I have been described as particularly bright/insightful (my wife was convinced I had autism- an educated guess as she worked with autistic people?) and yet I have no friends left (I love people in theory but in practice find most to be shallow/superficial/insincere, a bit of a Holded Caulfield I guess?), am on the verge of becoming homeless and quite frankly am at the end of my tether/experience almost constant thoughts of suicide which often feels like it would be the only 'relief' (and the ONLY reason I dont take that route is that I have three children and I could never put them through that which leaves me feeling utterly tortured most of the time)
I really struggle to tell the difference between insight and insanity but also feel this is normal in a world run by undeniably corrupt and profiteering politicians/corporations/pharmaeceuticals and the (nothing short of) psycopathis 'values' they filter down to the rest of us via their 'institutions' (media/so called 'education' etc)
It really is difficult to be discerning in such a confusing world and yet I appear to be surrounded by people who are blisfully unaware or who appear totally incapable of any kind of self reliance/critical thinking etc (most seem more concerned about who's going to win the X Factor or the latest 'affair on Coronation St!!).

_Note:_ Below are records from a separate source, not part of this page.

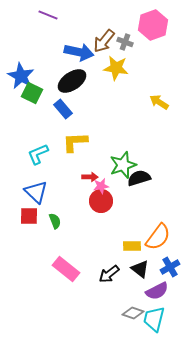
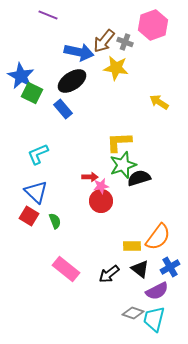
yellow L-shape: moved 44 px right
red square: rotated 30 degrees clockwise
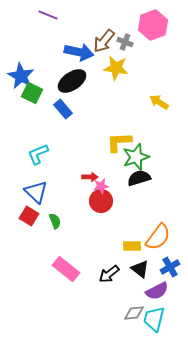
green star: moved 13 px right, 8 px up
gray diamond: moved 1 px right; rotated 25 degrees counterclockwise
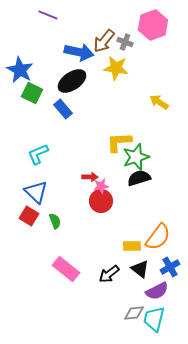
blue star: moved 1 px left, 6 px up
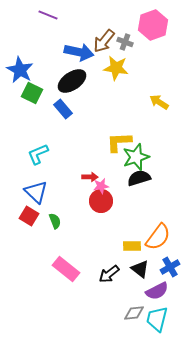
cyan trapezoid: moved 3 px right
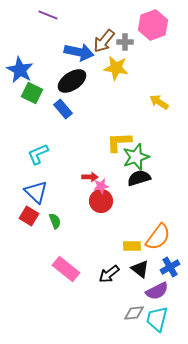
gray cross: rotated 21 degrees counterclockwise
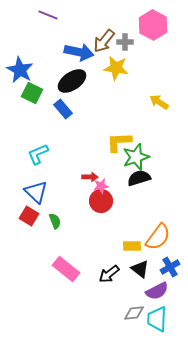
pink hexagon: rotated 12 degrees counterclockwise
cyan trapezoid: rotated 12 degrees counterclockwise
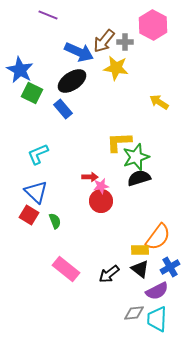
blue arrow: rotated 12 degrees clockwise
red square: moved 1 px up
yellow rectangle: moved 8 px right, 4 px down
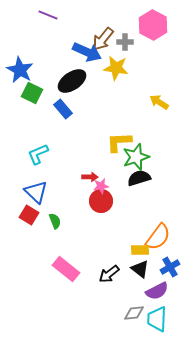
brown arrow: moved 1 px left, 2 px up
blue arrow: moved 8 px right
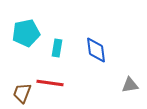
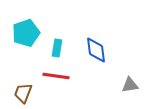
cyan pentagon: rotated 8 degrees counterclockwise
red line: moved 6 px right, 7 px up
brown trapezoid: moved 1 px right
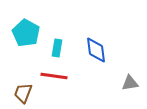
cyan pentagon: rotated 24 degrees counterclockwise
red line: moved 2 px left
gray triangle: moved 2 px up
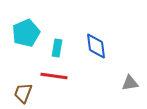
cyan pentagon: rotated 20 degrees clockwise
blue diamond: moved 4 px up
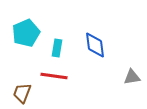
blue diamond: moved 1 px left, 1 px up
gray triangle: moved 2 px right, 6 px up
brown trapezoid: moved 1 px left
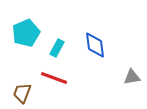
cyan rectangle: rotated 18 degrees clockwise
red line: moved 2 px down; rotated 12 degrees clockwise
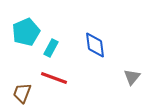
cyan pentagon: moved 1 px up
cyan rectangle: moved 6 px left
gray triangle: rotated 42 degrees counterclockwise
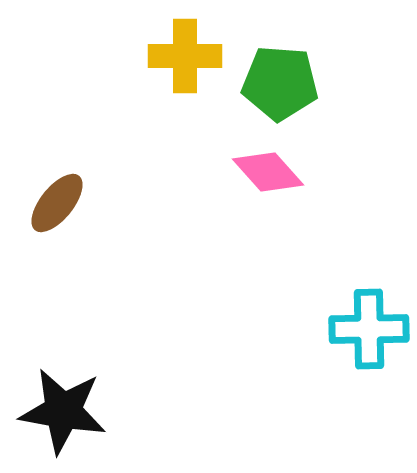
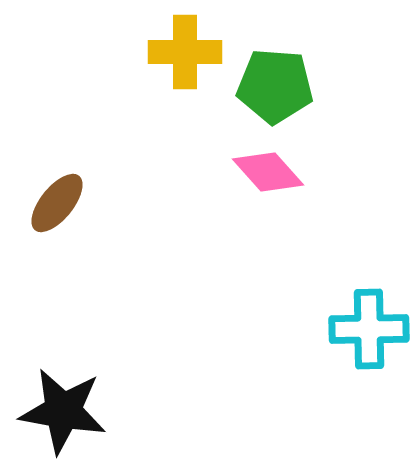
yellow cross: moved 4 px up
green pentagon: moved 5 px left, 3 px down
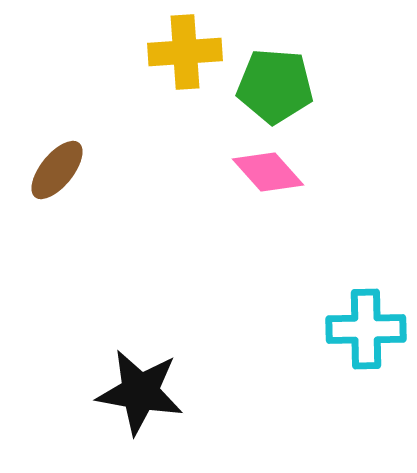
yellow cross: rotated 4 degrees counterclockwise
brown ellipse: moved 33 px up
cyan cross: moved 3 px left
black star: moved 77 px right, 19 px up
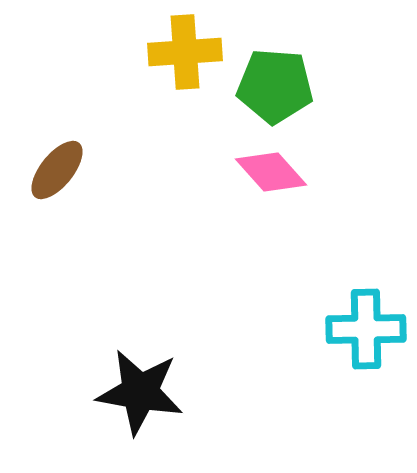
pink diamond: moved 3 px right
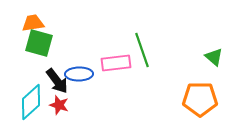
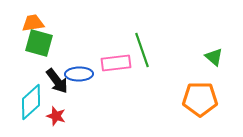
red star: moved 3 px left, 11 px down
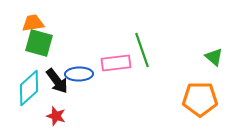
cyan diamond: moved 2 px left, 14 px up
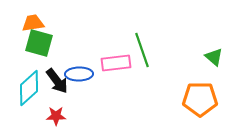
red star: rotated 18 degrees counterclockwise
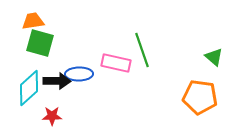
orange trapezoid: moved 2 px up
green square: moved 1 px right
pink rectangle: rotated 20 degrees clockwise
black arrow: rotated 52 degrees counterclockwise
orange pentagon: moved 2 px up; rotated 8 degrees clockwise
red star: moved 4 px left
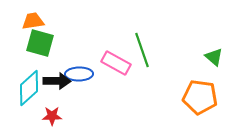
pink rectangle: rotated 16 degrees clockwise
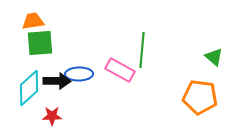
green square: rotated 20 degrees counterclockwise
green line: rotated 24 degrees clockwise
pink rectangle: moved 4 px right, 7 px down
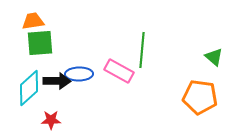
pink rectangle: moved 1 px left, 1 px down
red star: moved 1 px left, 4 px down
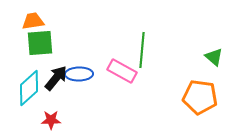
pink rectangle: moved 3 px right
black arrow: moved 1 px left, 3 px up; rotated 52 degrees counterclockwise
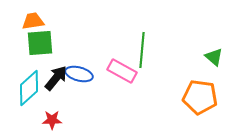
blue ellipse: rotated 16 degrees clockwise
red star: moved 1 px right
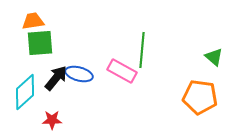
cyan diamond: moved 4 px left, 4 px down
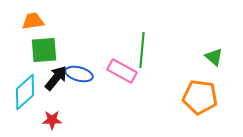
green square: moved 4 px right, 7 px down
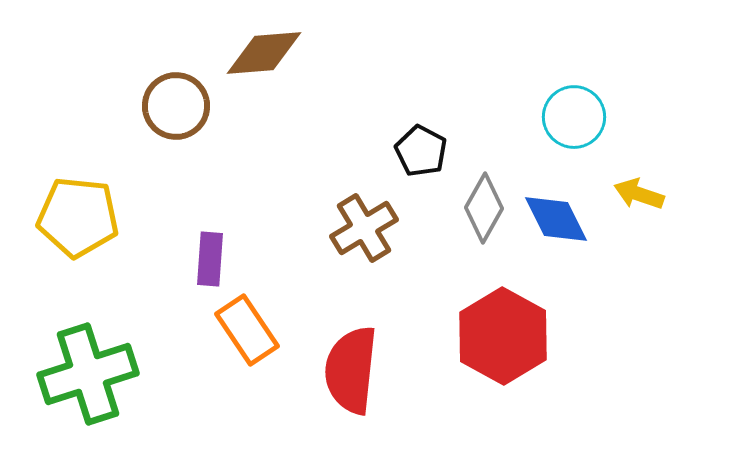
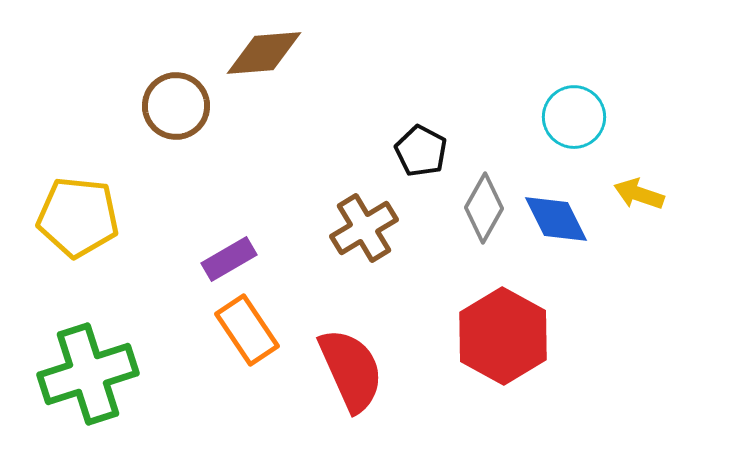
purple rectangle: moved 19 px right; rotated 56 degrees clockwise
red semicircle: rotated 150 degrees clockwise
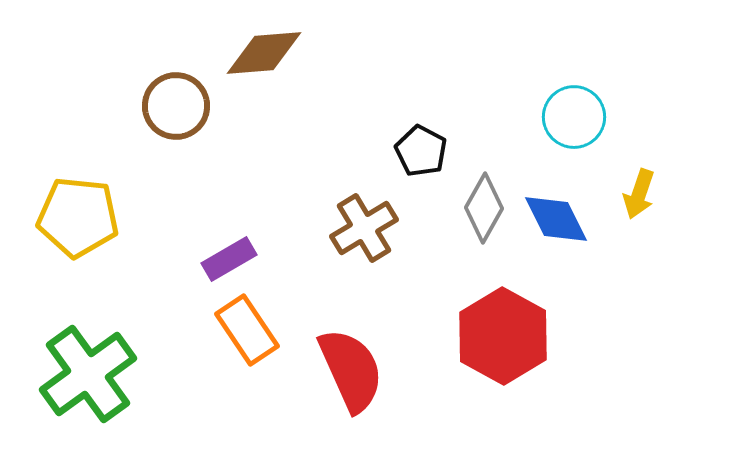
yellow arrow: rotated 90 degrees counterclockwise
green cross: rotated 18 degrees counterclockwise
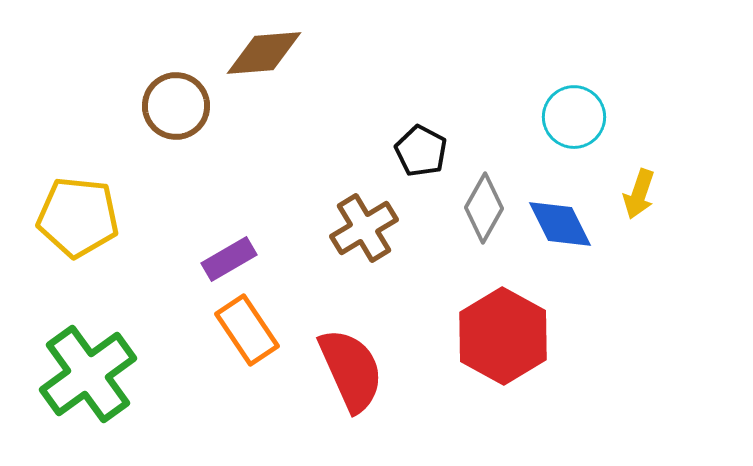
blue diamond: moved 4 px right, 5 px down
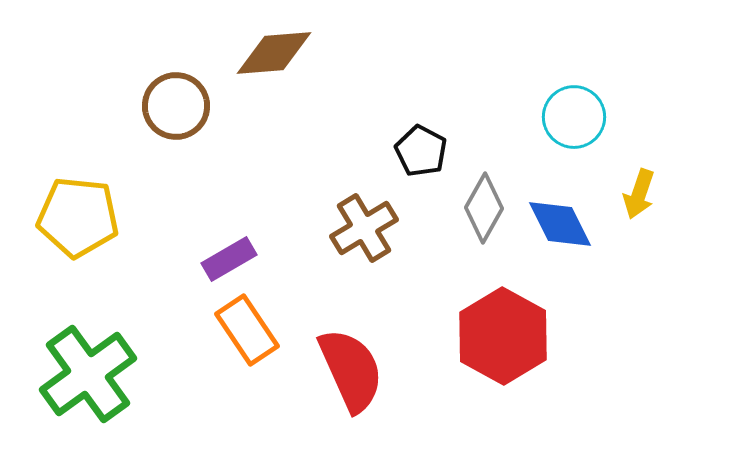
brown diamond: moved 10 px right
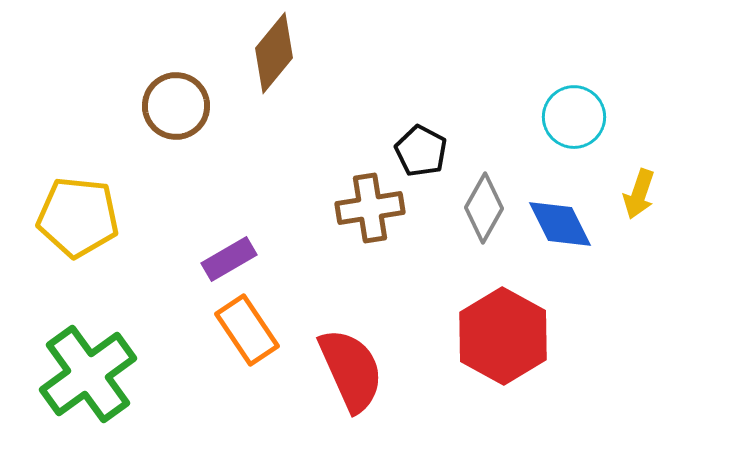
brown diamond: rotated 46 degrees counterclockwise
brown cross: moved 6 px right, 20 px up; rotated 22 degrees clockwise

Am I a mad person struggling to deal with a perfectly sane world?
Or am I perfectly sane struggling to live a mad world?
And this is my predicament, swinging from one extreme to the other and not knowing wether I'm coming or going or who to trust/turn to (or wether to simply remain self-reliant??)
0 likes, 3 replies
boing333 mark_34879
Posted
https://patient.info/forums/discuss/personality-disorders-271654
When asking yourself, "do I have a personality disorder?", also ask yourself, "in comparison to what?"
There's a difference between something that genuinely affects your quality of life and personality traits you have, naturally, that don't affect your quality of life but are the product of hypochondria. Don't look for a diagnosis; some can often explain a lot about who a person is but most personality disorders can apply to everybody in some way or another.
mark_34879 boing333
Posted
And I hear what you say about hypochondria but it IS difficult for me to tell the difference sometimes?
I mean I suffer from depression but if I was to really describe how I feel it would be 'supression' rather than depression and this more acurately describes how I feel. Its kind of like a 'locked in' syndrome where I feel like there's this really creative, vibrant, energetic, loving person who just really finds it incredibly difficult to find a means of expelressing itself in a world hell bent on conformity and profit at any cost.
I mean I simply cannot seem to 'fit in' and of course this leads to a feeling of being suppressed (depressed) etc.
And I have tried all the self help/positive thinking etc bit I just quickly get overwhelmed and blow a fuse etc.
And I have tried 'just getting on with it' but then life becomes overwhelming and I need help and the whole cycle starts over again (of course this is extremely simplified to make my point)
So yes, do I have a personality disorder? And if so compared to what? To some sanitised 'Pleasantville' Simon Cowell wet dream where everybody has perfect white teeth, 2.4 kids, a perfect marriage, and a favourite James Bond and/or supermodel (sorry that last bit was a conversation I overheard on the tram earlier)
And I have become quite isolated and extremely disillusioned especially since my marriage ended (after nine months!!) but I guess that's fairly 'normal'??